[Work request]
What is needed is an exact copy of the entries below, with every picture left out.

[Data to process]
^^^^^^^^
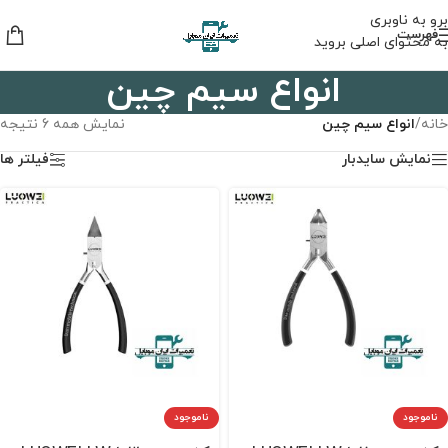
برو به ناوبری
فهرست
به محتوای اصلی بروید
انواع سیم چین
خانه
/
انواع سیم چین
نمایش همه 6 نتیجه
نمایش سایدبار
فیلتر ها
ناموجود
ناموجود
^^^^^^^^
[Reply to the task]
برو به ناوبری
فهرست
به محتوای اصلی بروید
انواع سیم چین
خانه
/
انواع سیم چین
نمایش همه 6 نتیجه
نمایش سایدبار
فیلتر ها
ناموجود
ناموجود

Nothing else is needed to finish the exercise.